Machine Learning: A Probabilistic Perspective

a probabilistic perspective

Listen — short summary

0:00 / 3:48

The premise is almost stubbornly principled: every machine learning algorithm worth knowing is a special case of probabilistic inference, and you'd understand it better if you treated it that way. Kevin P. Murphy's *Machine Learning: A Probabilistic Perspective* is a 1,100-page argument for that position, and for the most part, it wins.

What Murphy does that most ML textbooks don't is impose a consistent grammar across wildly different techniques. Ridge regression, lasso, naive Bayes, SVMs, hidden Markov models — each one gets derived from the same underlying machinery of likelihoods, priors, and posteriors. That consistency is genuinely useful. The ridge penalty stops looking like a regularization trick and starts looking like a Gaussian prior on the weights. MAP estimation stops looking like a compromise and starts looking like what it is — a point estimate from a posterior distribution, with all the limitations that implies. If you've been floating between different ML communities, each with its own notation and its own mythology about what its methods "really are," this book forces a reconciliation.

Rather than describing a cookbook of different heuristic methods, this book stresses a principled model-based approach to machine learning.
— Murphy, *Machine Learning: A Probabilistic Perspective*, Preface

The strongest chapters sit in the middle: the treatment of graphical models, latent variable models, and the EM algorithm is methodical and clear. The inference section — variational methods, MCMC, particle filtering — is genuinely difficult material presented without panic. Murphy doesn't hide the computational hardness of exact inference; he takes you through why it's intractable and then teaches you the approximate methods the field actually uses. There's intellectual honesty here that patchwork tutorials can't match. The chapter on frequentist statistics is also unexpectedly good — the critique of confidence intervals and p-values is crisp, and Murphy names what's wrong without preaching about it.

For any given model, a variety of algorithms can often be applied. Conversely, any given algorithm can often be applied to a variety of models.
— Murphy, *Machine Learning: A Probabilistic Perspective*, Preface

The weaker parts are predictable. Chapter 28, the deep learning chapter, was already thin at publication in 2012 and reads today like a postcard from just before the flood. Restricted Boltzmann machines and stacked autoencoders were the frontier then; the book ends right where the field was about to explode. This isn't a flaw Murphy could have avoided, but it matters if you're coming to the book now expecting modern coverage. You'll get the mathematical foundations that make transformers comprehensible, but not the architectures themselves. The early printings also had a typo problem severe enough that reviewers flagged equations you couldn't trust — later printings fixed most of it, but it's worth knowing.
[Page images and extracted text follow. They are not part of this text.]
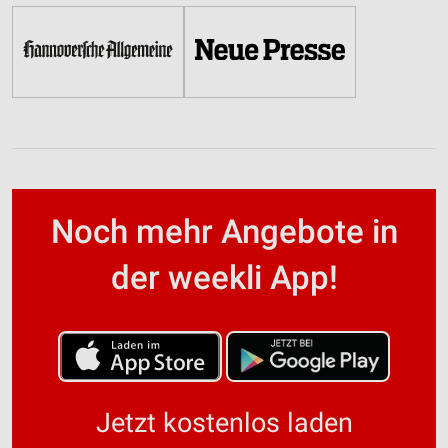
Noch mehr Angebote in
der weekli App!
Jetzt kostenlos laden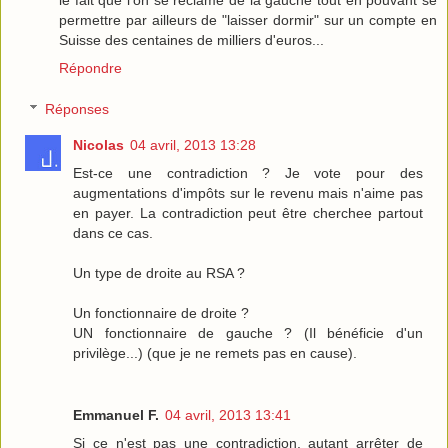
permettre par ailleurs de "laisser dormir" sur un compte en
Suisse des centaines de milliers d'euros...
Répondre
Réponses
Nicolas
04 avril, 2013 13:28
Est-ce une contradiction ? Je vote pour des
augmentations d'impôts sur le revenu mais n'aime pas
en payer. La contradiction peut être cherchee partout
dans ce cas.
Un type de droite au RSA ?
Un fonctionnaire de droite ?
UN fonctionnaire de gauche ? (Il bénéficie d'un
privilège...) (que je ne remets pas en cause).
Emmanuel F.
04 avril, 2013 13:41
Si ce n'est pas une contradiction, autant arrêter de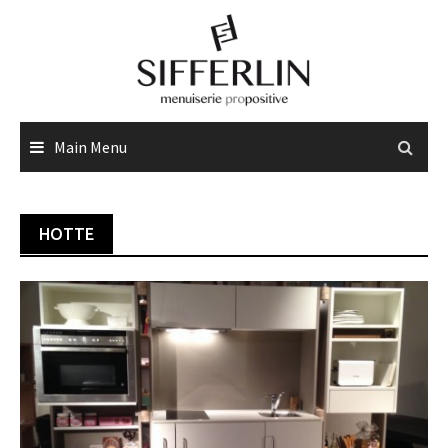
Skip
to
content
Main Menu
HOTTE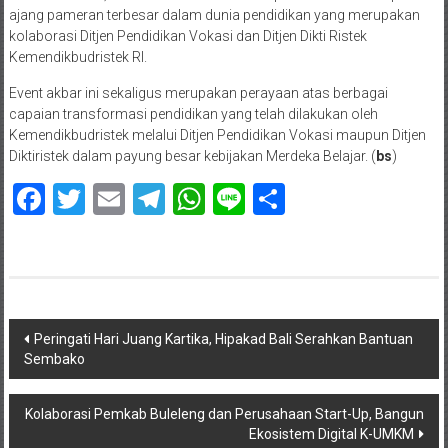
ajang pameran terbesar dalam dunia pendidikan yang merupakan
kolaborasi Ditjen Pendidikan Vokasi dan Ditjen Dikti Ristek
Kemendikbudristek RI.
Event akbar ini sekaligus merupakan perayaan atas berbagai
capaian transformasi pendidikan yang telah dilakukan oleh
Kemendikbudristek melalui Ditjen Pendidikan Vokasi maupun Ditjen
Diktiristek dalam payung besar kebijakan Merdeka Belajar. (
bs
)
Facebook
Twitter
Email
Telegram
WhatsApp
Line
Share
Navigasi
Peringati Hari Juang Kartika, Hipakad Bali Serahkan Bantuan
Sembako
pos
Kolaborasi Pemkab Buleleng dan Perusahaan Start-Up, Bangun
Ekosistem Digital K-UMKM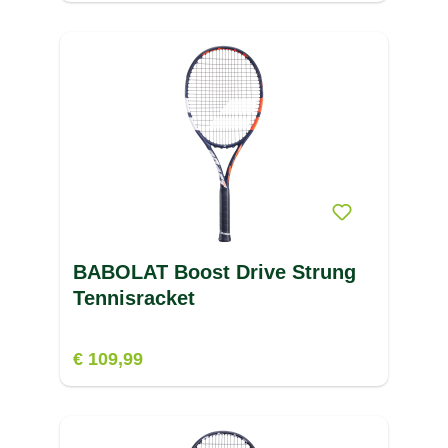
BABOLAT Boost Drive Strung
Tennisracket
€ 109,99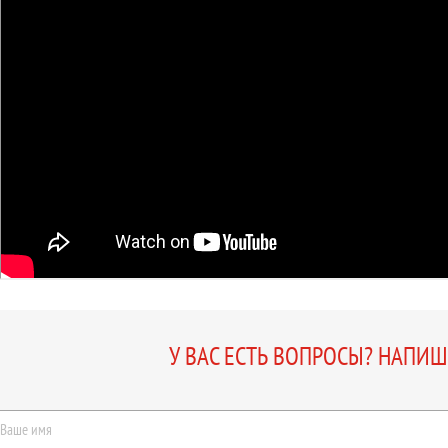
У ВАС ЕСТЬ ВОПРОСЫ? НАПИ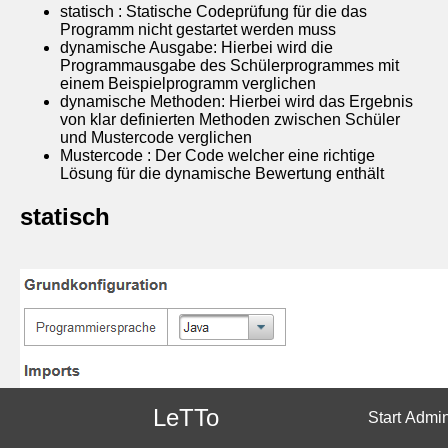
statisch : Statische Codeprüfung für die das
Programm nicht gestartet werden muss
dynamische Ausgabe: Hierbei wird die
Programmausgabe des Schülerprogrammes mit
einem Beispielprogramm verglichen
dynamische Methoden: Hierbei wird das Ergebnis
von klar definierten Methoden zwischen Schüler
und Mustercode verglichen
Mustercode : Der Code welcher eine richtige
Lösung für die dynamische Bewertung enthält
statisch
LeTTo
Start
Admi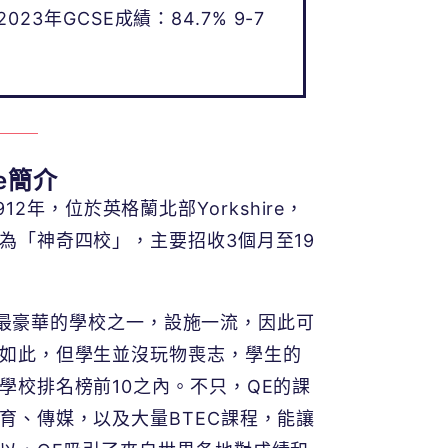
2023年GCSE成績：84.7% 9-7
ate簡介
E)建於1912年，位於英格蘭北部Yorkshire，
為「神奇四校」，主要招收3個月至19
te被譽為歐洲最豪華的學校之一，設施一流，因此可
如此，但學生並沒玩物喪志，學生的
學校排名榜前10之內。不只，QE的課
育、傳媒，以及大量BTEC課程，能讓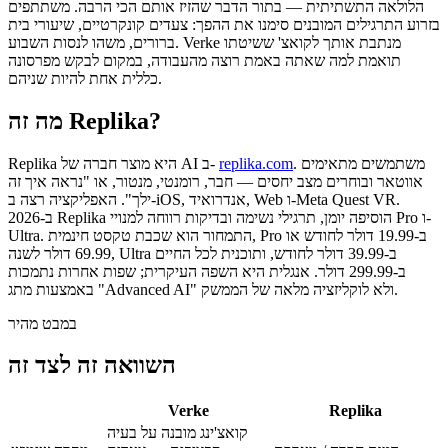
הלולאה התשתיתית — בתור הדבר שהזיז אותם הכי הרבה. משתתפים
בזרוע התרגילים המובנים סימנו את ההפך: צעדים קונקרטיים, שיעורי בית
ברורים, משהו לנסות השבוע. Verke מנתבת אותך לקואצ' ששיטתו
תואמת למה שאתה באמת רוצה מהעבודה, במקום לבקש מפרסונה
כללית אחת להיות שניהם.
מה זה Replika?
. משתמשים מתאימים
replika.com
‏Replika היא מוצר חברה של AI ב-
אווטאר ובוחרים מצב יחסים — חבר, רומנטי, מנטור, או "נראה איך זה
ילך". האפליקציה רצה ב-iOS, אנדרואיד, Web ו-Meta Quest VR.
ב-2026 Replika הוסיפה יומן, תרגילי נשימה ובדיקות רווחה למנויי Pro ו-
Ultra. התמחור הוא שכבת טקסט חינמית, Pro ב-19.99 דולר לחודש או
69.99 דולר לשנה, Ultra ב-39.99 דולר לחודש, ותוכנית לכל החיים
ב-299.99 דולר. אנגלית היא השפה העיקרית; שפות אחרות נתמכות
באמצעות מתג "Advanced AI" ולא לוקליזציה מלאה של הממשק.
במבט מהיר
השוואה זה לצד זה
‏Replika
Verke
קואצ'ינג מובנה על בעיה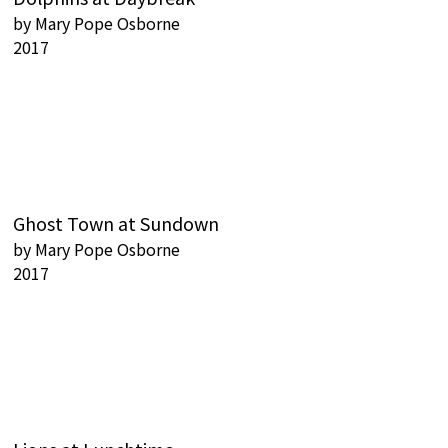
by
Mary Pope Osborne
2017
Ghost Town at Sundown
by
Mary Pope Osborne
2017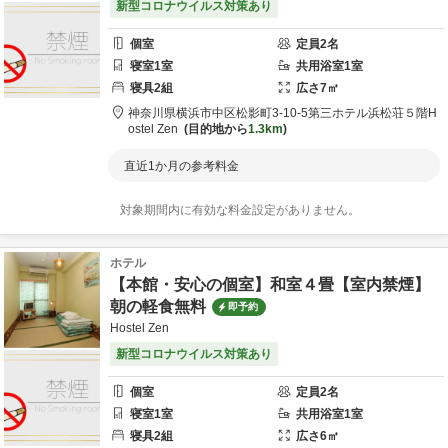
新型コロナウイルス対策あり
個室
定員
2
名
寝室
1
室
共用
浴室
1
室
寝具
2
組
広さ
7
㎡
神奈川県
横浜市
中区松影町3-10-5第三ホテル浜松荘５階
H
ostel Zen
目的地から
1.3km
直近1か月の参考料金
対象期間内に有効な料金設定がありません。
ホテル
【本館・安心の個室】和室４畳【室内禁煙】
朝の軽食無料
即予約
Hostel Zen
新型コロナウイルス対策あり
個室
定員
2
名
寝室
1
室
共用
浴室
1
室
寝具
2
組
広さ
6
㎡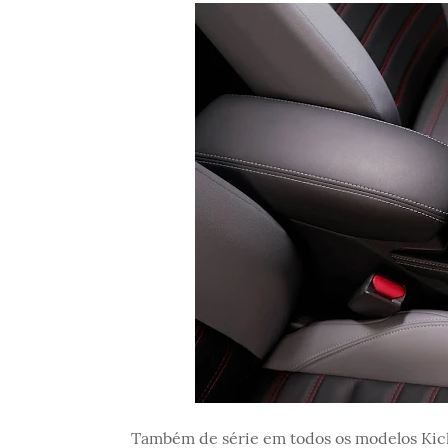
Também de série em todos os modelos Kic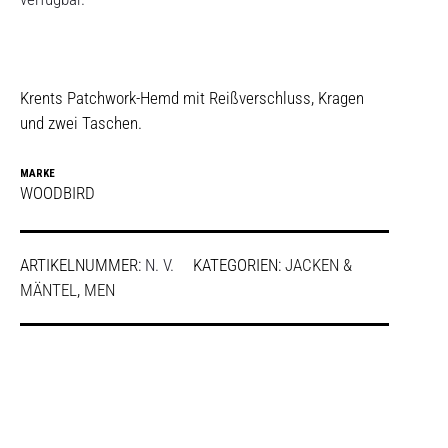
Krents Patchwork-Hemd mit Reißverschluss, Kragen
und zwei Taschen.
MARKE
WOODBIRD
ARTIKELNUMMER:
N. V.
KATEGORIEN:
JACKEN &
MÄNTEL
,
MEN
SHARE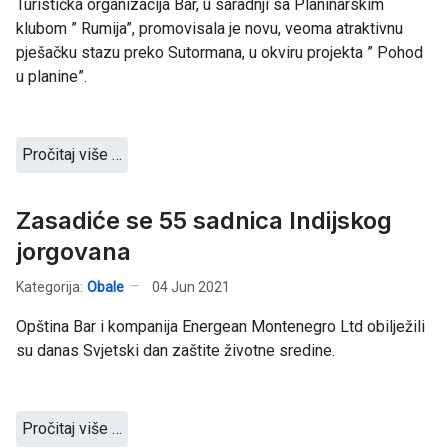
Turistička organizacija Bar, u saradnji sa Planinarskim
klubom ” Rumija”, promovisala je novu, veoma atraktivnu
pješačku stazu preko Sutormana, u okviru projekta ” Pohod
u planine”.
Pročitaj više …
Zasadiće se 55 sadnica Indijskog
jorgovana
Kategorija:
Obale
04 Jun 2021
Opština Bar i kompanija Energean Montenegro Ltd obilježili
su danas Svjetski dan zaštite životne sredine.
Pročitaj više …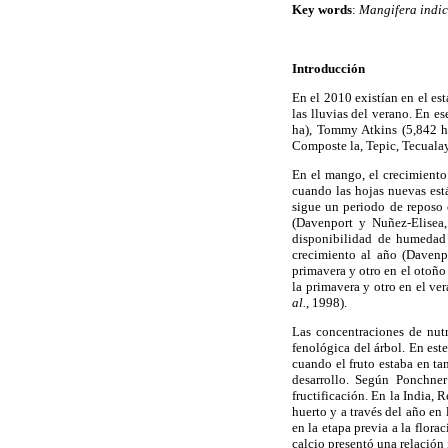
Key words
:
Mangifera indic
Introducción
En el 2010 existían en el es
las lluvias del verano. En e
ha), Tommy Atkins (5,842 ha
Composte la, Tepic, Tecual
En el mango, el crecimiento
cuando las hojas nuevas es
sigue un periodo de reposo 
(Davenport y Nuñez-Elisea,
disponibilidad de humedad 
crecimiento al año (Davenp
primavera y otro en el otoño
la primavera y otro en el ve
al.
, 1998).
Las concentraciones de nut
fenológica del árbol. En est
cuando el fruto estaba en t
desarrollo. Según Ponchne
fructificación. En la India,
huerto y a través del año en
en la etapa previa a la flora
calcio presentó una relación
This kind of modularity, where we distinguish model from algorithm, is good pedagogy and good engineering.
— Murphy, *Machine Learning: A Probabilistic Perspective*, Preface

The honest comparison is to Bishop's *Pattern Recognition and Machine Learning*: the two books cover similar ground and both call themselves Bayesian. Bishop is tighter and more principled; Murphy is wider and more pragmatic. Murphy's book includes more algorithms and more connections to the working practitioner's toolkit; Bishop's derivations are cleaner. Which one you want depends on whether you'd rather have depth or breadth. For most working practitioners today, Murphy's breadth wins on first pass — and the book rewards returning to specific chapters as you need them more than it rewards linear reading.

This is the book to own if you want a single reference that covers classical machine learning from first principles, in a language that scales from introductory derivations to serious inference problems. Come back to it when you hit a method you don't understand. The first hundred pages won't be where you start, but the index will earn its keep.

Key takeaways

Casting ML algorithms as probabilistic models reveals that ridge regression, lasso, SVMs, and naive Bayes are all variations of the same MAP inference problem with different prior choices.
MAP estimation gives you a point estimate but discards your uncertainty — the full Bayesian posterior is harder to compute but tells you what you actually know.
Graphical models are a language for writing down independence assumptions explicitly, which makes both the model interpretable and efficient inference algorithms possible.
The EM algorithm converts a hard joint optimization over parameters and latent variables into alternating tractable steps, making it the standard tool for fitting mixture models and HMMs.
Exact inference is NP-hard for most interesting graphical models; variational methods and MCMC are not stopgaps — they are the only practical path.
L1 and L2 regularization correspond to Laplace and Gaussian priors on weights — the same bias-toward-simplicity expressed two different ways, with different sparsity consequences.
The kernel trick lets you work in infinite-dimensional feature spaces without computing the features explicitly, unifying SVMs, Gaussian processes, and kernel regression under one idea.